Students will see Mr. Ginger in the hallways with a smile on his face almost every day as they transition between classes.
“I say ‘hello’ to students. And every positive interaction helps to make a great learning and working environment,” Mr. Ginger said.
He said being visual is one part of how he works to make the school run smoothly.
“Students do not want to break the rules,” Mr. Ginger said. “My philosophy is if communication is clear and rules and my decisions are consistent then students are more likely to behave.”
In his first year as assistant principal, Mr. Ginger and the administrative team made big changes in how the high school is run including a new cell phone policy which allows students to use them in certain parts of the building, to teach responsible use.
Mr. Ginger now lives with his wife of nine years, Brenna, who teaches 11th grade English in Watertown, and their three children, Emerson, 7, and Clara and Adele, who are two-year old twins, in an old farm house in Adams Center.
The farm house, which is certainly livable but needs a lot of work, said Mr.
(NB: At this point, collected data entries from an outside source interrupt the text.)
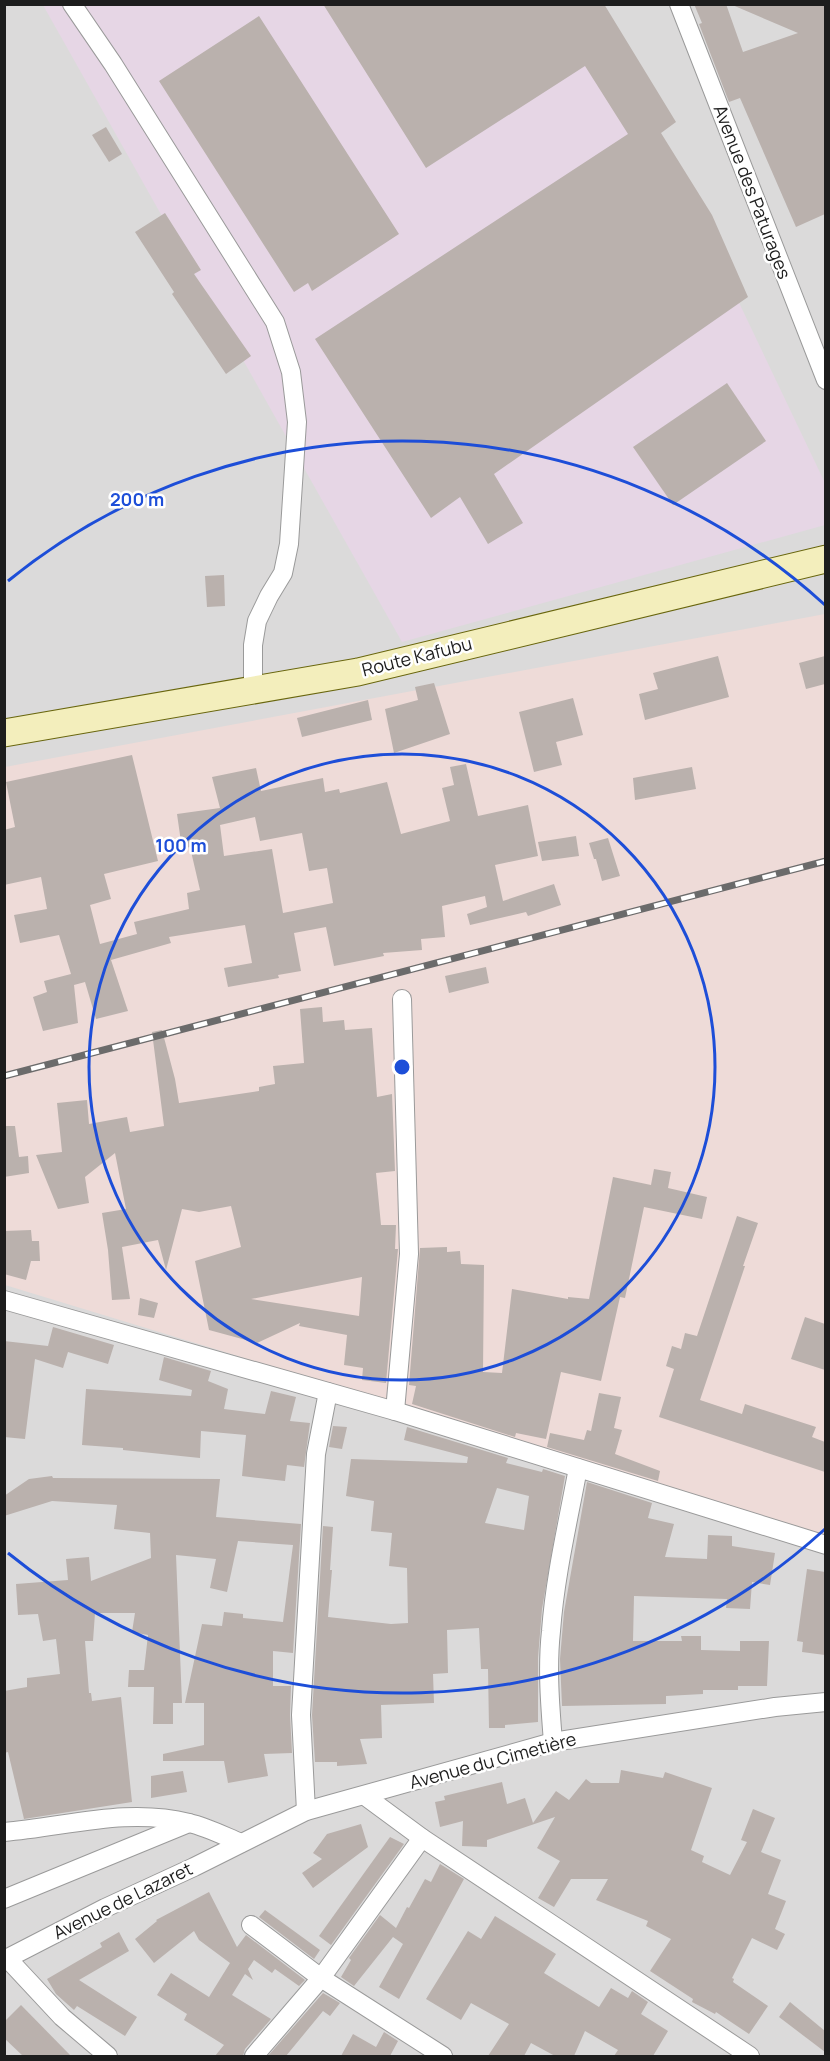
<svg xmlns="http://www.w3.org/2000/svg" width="830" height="2061" font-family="Manrope,sans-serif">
  <rect width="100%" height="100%" fill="#ede9e4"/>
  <!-- residential -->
  <rect fill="#dbdada" x="5" y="5" width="820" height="2051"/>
  <!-- industrial -->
  <polygon fill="#e6d6e5" points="43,5 597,5 825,483 825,525 402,642"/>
  <!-- military -->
  <polygon fill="#eedbd8" points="825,614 825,1535 5,1285 5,767"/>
  <!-- building -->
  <g fill="#bab1ad" fill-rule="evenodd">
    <polygon points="323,4 604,4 676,122 661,133 712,215 748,297 494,474 523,523 488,544 460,497 431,518 315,339 628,134 585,66 426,168"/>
    <polygon points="694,4 726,4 743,52 798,33 730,4 825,4 825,214 796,227 740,98 729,102 699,24 702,23"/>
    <polygon points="259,16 399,234 312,291 308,283 294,292 159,81"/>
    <polygon points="106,127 122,154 109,162 92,135"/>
    <polygon points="165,213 201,270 194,274 251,356 226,374 172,294 174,292 135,232"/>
    <polygon points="727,383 766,441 673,505 633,447"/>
    <polygon points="224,575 225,606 207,607 205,576"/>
    <polygon points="718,656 729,697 645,720 639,694 658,689 653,673"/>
    <polygon points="825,656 825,684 806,689 799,663"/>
    <polygon points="434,683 450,734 394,753 385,709 418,700 415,687"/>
    <polygon points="573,698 583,735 556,742 562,765 534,772 519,712"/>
    <polygon points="368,700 372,720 302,737 297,718"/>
    <path d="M132,755L158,861L104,874L111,899L90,905L100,944L137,934L134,922L189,909L187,893L200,890L190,847L182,849L177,814L220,808L212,777L256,768L261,791L323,778L325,792L339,789L340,793L387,782L401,834L450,821L442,788L454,785L450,767L466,764L478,816L528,805L538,856L495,865L503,901L554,884L561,905L528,916L526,912L470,925L467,914L487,907L485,896L442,906L445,937L421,939L422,950L383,953L384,956L334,966L326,927L294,933L301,971L278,975L279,978L228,987L224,968L252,963L245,925L169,937L171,943L111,960L128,1011L96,1019L85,982L74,985L78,1023L43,1031L33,997L47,992L44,981L71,974L59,935L20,943L14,915L47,909L41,877L4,885V830L15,827L6,782ZM255,817L260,841L302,833L309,871L327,868L333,903L283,913L272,849L224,856L220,825Z"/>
    <polygon points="692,767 696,789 635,800 633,778"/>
    <polygon points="576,836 579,856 542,861 538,842"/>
    <polygon points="608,838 620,876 602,881 596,859 594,859 589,843"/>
    <polygon points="486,967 489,983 449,993 445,976"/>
    <path d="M322,1007L323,1022L344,1020L345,1030L372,1028L377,1097L392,1094L395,1171L376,1173L381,1225H396L395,1249H398L386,1383L362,1380L363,1368L344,1365L347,1335L299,1326L300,1323L257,1343L209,1330L195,1261L241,1247L231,1206L199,1212L182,1209L166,1270L158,1240L122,1247L130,1299L112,1300L108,1250L102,1213L126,1209L115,1153L85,1177L89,1203L58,1209L36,1155L62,1152L57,1103L87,1100L89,1124L127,1117L130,1132L164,1126L152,1032L162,1030L175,1079L179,1103L259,1091V1087L275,1084L273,1066L304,1063L300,1009ZM362,1277L359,1316L251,1299Z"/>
    <polygon points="4,1126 15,1126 19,1157 28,1156 29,1173 4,1177"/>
    <polygon points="654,1169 671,1172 668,1188 707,1197 702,1219 644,1207 625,1298 620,1297 601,1381 561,1372 546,1439 516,1433 515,1437 412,1404 416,1386 409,1385 420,1248 447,1247 447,1252 460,1251 461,1264 484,1265 483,1372 502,1373 512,1289 568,1299 568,1297 589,1299 613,1177 651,1185"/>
    <polygon points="737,1216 758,1223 743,1266 745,1266 700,1400 742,1414 745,1404 816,1427 812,1437 825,1442 825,1472 659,1417 674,1369 666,1366 672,1346 681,1349 685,1333 697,1336"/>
    <polygon points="31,1230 32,1241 39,1241 40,1261 31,1261 26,1280 4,1274 4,1231"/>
    <polygon points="140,1298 158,1303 154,1318 138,1315"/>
    <polygon points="805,1317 825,1324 825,1370 791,1359"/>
    <polygon points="53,1327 114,1345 108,1364 68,1352 63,1368 35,1359 25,1439 4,1437 4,1341 48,1346"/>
    <polygon points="164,1357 211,1371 208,1381 228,1389 224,1409 265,1414 271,1391 296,1397 290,1421 310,1423 304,1467 287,1465 285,1481 242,1476 246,1435 201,1431 200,1458 123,1450 123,1448 82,1445 86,1389 191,1396 192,1390 159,1380"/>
    <polygon points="599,1393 621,1397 614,1428 622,1430 615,1454 660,1471 658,1481 547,1447 550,1433 584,1440 587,1430 591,1431"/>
    <polygon points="333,1426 347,1427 342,1449 329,1447"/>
    <path d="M407,1427L508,1458L506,1463L542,1472L543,1469L565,1476L542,1609L538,1658V1722L505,1725V1728H489L488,1669H481L479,1628L447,1630L448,1673L433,1674L434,1703L381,1705L382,1738L360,1739L367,1764L337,1766V1762H315L312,1715L323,1526L333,1527L330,1570H332L328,1617L391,1624L408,1623L407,1568L389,1566L392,1533L371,1531L374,1501L346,1496L351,1459L467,1463L468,1457L404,1440ZM497,1488L529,1496L524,1530L485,1523Z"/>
    <polygon points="52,1476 53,1478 220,1479 216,1517 301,1524 293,1653 273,1651 273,1686 291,1686 290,1715 292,1753 264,1754 268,1776 228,1783 224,1761 163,1761 163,1754 204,1745 204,1703 185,1703 202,1624 222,1626 224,1612 243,1614 243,1618 283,1622 293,1545 238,1541 227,1592 210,1588 216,1559 176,1555 182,1703 173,1703 173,1724 153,1724 154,1687 128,1687 129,1670 144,1670 148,1635 132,1632 135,1613 95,1613 93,1641 85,1641 89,1693 91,1693 92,1701 121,1697 132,1802 24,1819 8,1752 4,1753 4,1691 27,1687 27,1678 60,1674 56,1639 43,1641 38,1614 18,1615 16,1584 68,1580 66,1559 89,1557 91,1581 151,1558 150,1533 114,1529 117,1505 52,1501 4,1516 4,1496 29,1479"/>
    <polygon points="587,1482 652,1503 648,1518 674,1524 665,1557 707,1559 708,1535 732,1536 732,1546 775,1553 770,1585 752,1582 750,1609 726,1608 727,1599 634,1596 633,1641 682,1641 681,1636 701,1636 701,1650 740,1651 740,1641 769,1641 767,1686 738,1686 738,1690 703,1690 703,1694 666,1696 666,1704 562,1706 560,1659 564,1612"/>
    <polygon points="807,1569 825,1572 825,1655 802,1652 803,1642 797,1641"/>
    <polygon points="621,1770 663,1778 665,1772 712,1788 691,1850 704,1856 702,1862 730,1875 747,1842 741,1840 753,1809 775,1818 761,1852 781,1860 768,1894 786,1901 775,1929 785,1934 777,1950 752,1938 732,1978 734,1979 733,1982 768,2006 749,2034 716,2012 715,2014 692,2002 693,1999 650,1971 671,1939 646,1926 648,1921 596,1900 608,1879 571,1879 554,1907 538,1898 560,1861 537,1848 555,1817 487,1840 487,1847 462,1846 463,1821 440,1827 435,1802 445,1800 444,1796 502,1782 507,1804 525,1798 533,1823 556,1791 569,1800 586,1779 591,1783 619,1783"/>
    <polygon points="183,1771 187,1792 151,1798 151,1776"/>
    <polygon points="361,1824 368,1847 313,1888 302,1873 322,1859 313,1853 327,1834"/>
    <polygon points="390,1837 404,1844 331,1945 319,1936"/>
    <polygon points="440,1864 464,1879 399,1999 379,1987 403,1944 393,1937 354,1986 341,1977 351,1960 349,1958 380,1915 396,1928 407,1907 409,1908 425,1879 431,1882"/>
    <polygon points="209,1892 237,1947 246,1935 305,1980 299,1986 275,1969 272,1973 254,1960 248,1969 253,1980 245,1974 232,1995 271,2019 245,2049 243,2056 215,2056 224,2045 184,2020 187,2014 157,1995 171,1973 209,1997 230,1963 199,1940 194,1931 154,1963 135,1939 157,1921 156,1920"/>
    <polygon points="265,1910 320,1950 314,1959 259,1917"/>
    <polygon points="495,1916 556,1954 544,1973 599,2007 611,1988 628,1998 632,1991 648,2002 641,2014 668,2031 653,2056 614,2056 618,2050 585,2031 574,2056 555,2056 531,2043 524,2056 488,2056 509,2024 471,2003 461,2020 426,1999 468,1931 481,1939"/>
    <polygon points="119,1932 129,1951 79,1980 137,2017 125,2036 77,2006 74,2010 56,1994 47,1979 102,1947 100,1943"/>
    <polygon points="323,1993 340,2003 330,2016 323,2011 286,2056 268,2056"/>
    <polygon points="790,2002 825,2031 825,2052 779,2017"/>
    <polygon points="21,2005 71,2056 23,2056 4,2038 4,2022"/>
    <polygon points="384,2032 398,2041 390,2056 392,2056 341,2056 353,2034 376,2047"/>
  </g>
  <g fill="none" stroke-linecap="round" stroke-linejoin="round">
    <!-- street casing -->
    <g stroke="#9a9a9a" stroke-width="20">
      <g id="street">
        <polyline points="72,4 113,64 275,322 291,372 297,422 289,544 283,573 269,596 257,621 253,645 253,690"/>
        <polyline points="679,4 826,380"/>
        <polyline points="4,1300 395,1411 826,1545"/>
        <polyline points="395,1411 409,1254 402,999"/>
        <path d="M553,1742C550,1705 547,1668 551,1631C555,1576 568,1522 578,1468"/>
        <polyline points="365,1796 422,1838 750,2056"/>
        <polyline points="306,1811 301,1715 316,1454 328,1392"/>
        <path d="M4,1832C66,1827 127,1807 189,1823C207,1827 224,1836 241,1843"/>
        <polyline points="4,1899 189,1823"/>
        <polyline points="251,1925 321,1978 443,2056"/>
        <polyline points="7,1958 62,2017 108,2056"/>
        <polyline points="4,1960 105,1908 194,1867 306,1811 553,1742 775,1707 826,1702"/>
        <polyline points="254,2056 321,1978 422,1838"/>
      </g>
    </g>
    <!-- secondary casing -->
    <g stroke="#69660e" stroke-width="29">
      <polyline id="secondary" points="4,733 358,672 826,559"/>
    </g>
    <!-- street -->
    <use href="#street" stroke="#fff" stroke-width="18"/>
    <!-- secondary -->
    <use href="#secondary" stroke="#f3eebc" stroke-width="27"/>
    <!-- rail casing -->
    <g stroke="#6b6b6b" stroke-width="7">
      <polyline id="rail" points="4,1076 826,861"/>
    </g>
    <!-- rail -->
    <use href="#rail" stroke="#fff" stroke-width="4.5" stroke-dasharray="14" stroke-linecap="butt"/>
  </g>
  <!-- distance rings -->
  <g fill="none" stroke="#1d4ed8" stroke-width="3">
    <circle cx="402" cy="1067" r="313"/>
    <path d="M825 1529A626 626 0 0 1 8 1553M8 581A626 626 0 0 1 825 605"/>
  </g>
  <g text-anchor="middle" stroke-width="5" stroke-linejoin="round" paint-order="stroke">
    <!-- street labels -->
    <g font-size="18" fill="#1d1d1d" stroke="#fff">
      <text transform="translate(752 192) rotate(69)" y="6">Avenue des Paturages</text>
      <text transform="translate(417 657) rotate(-14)" y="6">Route Kafubu</text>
      <text transform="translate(493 1761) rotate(-15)" y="6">Avenue du Cimetière</text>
      <text transform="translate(123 1901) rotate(-26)" y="6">Avenue de Lazaret</text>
    </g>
  </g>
  <circle cx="402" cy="1067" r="9" fill="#1d4ed8" stroke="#fff" stroke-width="3"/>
  <g font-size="18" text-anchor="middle" font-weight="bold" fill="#1d4ed8" stroke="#fff" stroke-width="5" stroke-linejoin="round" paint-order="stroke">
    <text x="137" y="506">200 m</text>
    <text x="181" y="852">100 m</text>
  </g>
  <!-- border -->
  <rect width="830" height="2061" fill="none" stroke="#1d1d1d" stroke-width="12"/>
</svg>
Ginger, is a new challenge for him.
“I’m a closet handyman. I never used to be a handy man, but I learned how to do some things over the last few years,” Mr. Ginger said. “People would be surprised I love plumbing.”
Aside from his role as an assistant principal Mr. Ginger is also active in the larger Northern New York community through his work on the Herring College Trust Board, which provides the Herring College Memorial Scholarship to Northern New York students.
Mr. Ginger said he has a few new challenges left in his
future, including his hope to one day be a building
“I take on new challenges as they come. I really like my
current job,” Mr. Ginger said. “Right now I’m focused mostly on trying to raise my children right. That’s my current challenge.”